**EXTRACTED MATERIAL:**

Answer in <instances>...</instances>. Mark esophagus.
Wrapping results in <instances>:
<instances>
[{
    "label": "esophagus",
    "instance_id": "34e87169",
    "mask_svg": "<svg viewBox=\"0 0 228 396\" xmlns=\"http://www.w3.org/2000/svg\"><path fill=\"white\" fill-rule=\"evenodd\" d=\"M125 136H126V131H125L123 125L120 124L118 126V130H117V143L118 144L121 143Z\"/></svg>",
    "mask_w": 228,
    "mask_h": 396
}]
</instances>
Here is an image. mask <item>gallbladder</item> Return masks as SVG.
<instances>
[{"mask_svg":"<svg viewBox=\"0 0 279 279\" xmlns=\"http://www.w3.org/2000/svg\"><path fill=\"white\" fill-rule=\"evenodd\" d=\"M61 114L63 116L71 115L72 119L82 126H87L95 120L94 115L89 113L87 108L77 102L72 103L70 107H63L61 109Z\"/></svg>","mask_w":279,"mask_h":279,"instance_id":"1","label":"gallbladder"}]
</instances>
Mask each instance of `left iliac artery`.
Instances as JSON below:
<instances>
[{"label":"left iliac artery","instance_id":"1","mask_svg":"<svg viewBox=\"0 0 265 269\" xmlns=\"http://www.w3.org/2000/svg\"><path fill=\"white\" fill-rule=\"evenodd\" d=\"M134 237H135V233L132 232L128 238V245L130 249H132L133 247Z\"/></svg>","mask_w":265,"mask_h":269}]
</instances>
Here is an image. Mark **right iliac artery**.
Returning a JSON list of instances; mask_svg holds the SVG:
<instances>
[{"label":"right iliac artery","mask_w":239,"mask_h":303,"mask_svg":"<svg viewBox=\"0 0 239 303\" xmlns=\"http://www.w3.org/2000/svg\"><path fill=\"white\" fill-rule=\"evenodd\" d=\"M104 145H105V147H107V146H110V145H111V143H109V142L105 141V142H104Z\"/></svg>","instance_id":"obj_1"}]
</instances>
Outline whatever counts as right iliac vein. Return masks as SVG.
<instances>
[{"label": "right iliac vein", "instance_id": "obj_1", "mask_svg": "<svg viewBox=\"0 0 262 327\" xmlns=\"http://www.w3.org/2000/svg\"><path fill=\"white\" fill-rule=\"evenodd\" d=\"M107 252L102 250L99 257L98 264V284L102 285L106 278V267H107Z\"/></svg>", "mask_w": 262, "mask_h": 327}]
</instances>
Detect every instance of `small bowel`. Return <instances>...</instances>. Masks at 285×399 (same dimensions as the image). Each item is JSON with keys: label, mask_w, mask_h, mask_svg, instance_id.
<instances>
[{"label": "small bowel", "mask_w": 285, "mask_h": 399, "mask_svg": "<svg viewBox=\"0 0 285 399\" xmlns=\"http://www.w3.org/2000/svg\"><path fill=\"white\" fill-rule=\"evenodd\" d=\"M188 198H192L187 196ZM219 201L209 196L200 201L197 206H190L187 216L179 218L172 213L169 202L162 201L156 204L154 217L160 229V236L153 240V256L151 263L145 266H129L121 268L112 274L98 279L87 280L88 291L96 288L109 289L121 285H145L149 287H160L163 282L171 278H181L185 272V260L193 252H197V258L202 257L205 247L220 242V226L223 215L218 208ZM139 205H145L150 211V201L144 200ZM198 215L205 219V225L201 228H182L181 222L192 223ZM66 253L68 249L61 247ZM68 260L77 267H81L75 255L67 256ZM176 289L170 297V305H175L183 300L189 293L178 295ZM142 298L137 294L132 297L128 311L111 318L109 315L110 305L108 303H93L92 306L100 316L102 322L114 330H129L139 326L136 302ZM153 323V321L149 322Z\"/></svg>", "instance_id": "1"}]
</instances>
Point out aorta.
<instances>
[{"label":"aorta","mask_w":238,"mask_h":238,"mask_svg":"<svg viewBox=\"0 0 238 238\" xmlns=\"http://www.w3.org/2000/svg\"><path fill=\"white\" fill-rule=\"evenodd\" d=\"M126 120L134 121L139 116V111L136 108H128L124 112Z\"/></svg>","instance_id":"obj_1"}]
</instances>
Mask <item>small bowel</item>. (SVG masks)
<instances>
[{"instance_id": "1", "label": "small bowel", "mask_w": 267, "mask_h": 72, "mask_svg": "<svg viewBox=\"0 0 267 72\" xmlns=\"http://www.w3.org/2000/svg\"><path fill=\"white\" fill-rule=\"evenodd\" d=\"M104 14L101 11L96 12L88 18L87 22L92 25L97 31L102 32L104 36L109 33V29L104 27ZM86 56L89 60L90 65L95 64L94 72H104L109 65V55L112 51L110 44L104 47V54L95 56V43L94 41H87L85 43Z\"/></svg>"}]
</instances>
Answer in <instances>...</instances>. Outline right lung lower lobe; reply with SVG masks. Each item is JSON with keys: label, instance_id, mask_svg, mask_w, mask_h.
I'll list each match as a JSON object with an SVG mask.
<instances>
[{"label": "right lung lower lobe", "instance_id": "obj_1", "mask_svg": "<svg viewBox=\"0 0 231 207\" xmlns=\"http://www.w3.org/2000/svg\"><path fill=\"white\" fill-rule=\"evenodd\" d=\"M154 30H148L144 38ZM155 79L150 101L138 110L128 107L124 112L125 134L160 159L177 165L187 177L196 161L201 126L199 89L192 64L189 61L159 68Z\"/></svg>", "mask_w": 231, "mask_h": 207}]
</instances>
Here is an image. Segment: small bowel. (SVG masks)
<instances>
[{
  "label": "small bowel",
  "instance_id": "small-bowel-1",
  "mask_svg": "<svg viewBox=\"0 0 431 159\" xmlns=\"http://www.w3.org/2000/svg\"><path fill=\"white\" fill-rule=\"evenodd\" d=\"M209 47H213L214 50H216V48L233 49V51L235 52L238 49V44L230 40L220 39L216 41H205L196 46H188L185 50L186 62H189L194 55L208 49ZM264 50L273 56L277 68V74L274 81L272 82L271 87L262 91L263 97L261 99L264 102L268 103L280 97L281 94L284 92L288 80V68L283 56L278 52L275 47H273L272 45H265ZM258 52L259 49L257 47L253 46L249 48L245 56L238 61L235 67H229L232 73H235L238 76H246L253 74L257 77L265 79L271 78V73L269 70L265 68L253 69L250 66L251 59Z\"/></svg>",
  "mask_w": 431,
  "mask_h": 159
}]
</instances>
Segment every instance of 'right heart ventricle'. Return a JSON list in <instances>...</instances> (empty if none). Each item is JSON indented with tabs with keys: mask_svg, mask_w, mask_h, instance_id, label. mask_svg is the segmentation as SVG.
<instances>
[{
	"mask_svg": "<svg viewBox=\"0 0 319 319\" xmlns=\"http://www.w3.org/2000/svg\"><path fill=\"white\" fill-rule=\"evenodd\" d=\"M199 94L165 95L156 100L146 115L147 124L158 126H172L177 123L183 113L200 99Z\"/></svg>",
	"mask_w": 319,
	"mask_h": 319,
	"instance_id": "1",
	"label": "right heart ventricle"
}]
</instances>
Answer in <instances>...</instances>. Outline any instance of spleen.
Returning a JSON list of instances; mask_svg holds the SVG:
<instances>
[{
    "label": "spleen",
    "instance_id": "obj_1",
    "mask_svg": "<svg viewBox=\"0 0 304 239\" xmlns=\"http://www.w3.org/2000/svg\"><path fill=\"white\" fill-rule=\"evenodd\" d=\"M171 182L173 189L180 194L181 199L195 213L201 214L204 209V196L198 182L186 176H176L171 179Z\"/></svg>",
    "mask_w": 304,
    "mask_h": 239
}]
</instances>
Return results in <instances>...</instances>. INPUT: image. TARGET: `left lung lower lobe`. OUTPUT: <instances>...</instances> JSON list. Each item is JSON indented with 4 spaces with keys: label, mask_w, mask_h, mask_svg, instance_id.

**WRITTEN PROBLEM:** How many lines in the listing above contain the string "vein"? Reply with the number alone.

**THE RESULT:** 2